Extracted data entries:
>>

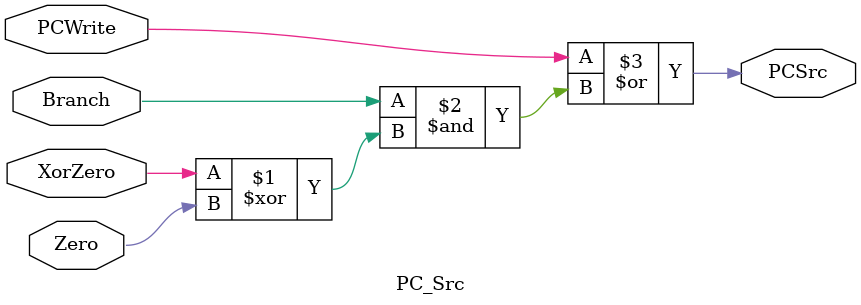
<source format=sv>

module PC_Src (
	//Inputs
	input   PCWrite,
	input   Branch,
	input   Zero,
    input   XorZero,
	//Output
	output  PCSrc
);

	//Declare the output
	assign PCSrc = PCWrite | (Branch & (XorZero ^ Zero));

endmodule

</source>
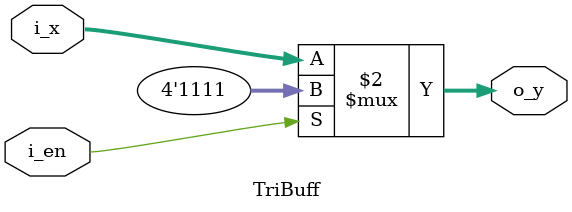
<source format=v>
`timescale 1ns / 1ps

module TriBuff(
    input [3:0] i_x,
    input i_en,
    output [3:0] o_y
    );

    assign o_y = (i_en == 1'b0) ? i_x : 4'b1111;
endmodule
</source>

<<

WHAT NEEDS TO BE DONE: The lines to copy run from the line containing "assign PCSrc = PCWrite" through the end of the data above; copy exactly those, minus the pictures.

ANSWER SPACE:
	assign PCSrc = PCWrite | (Branch & (XorZero ^ Zero));

endmodule

</source>
<source format=v>
`timescale 1ns / 1ps

module TriBuff(
    input [3:0] i_x,
    input i_en,
    output [3:0] o_y
    );

    assign o_y = (i_en == 1'b0) ? i_x : 4'b1111;
endmodule
</source>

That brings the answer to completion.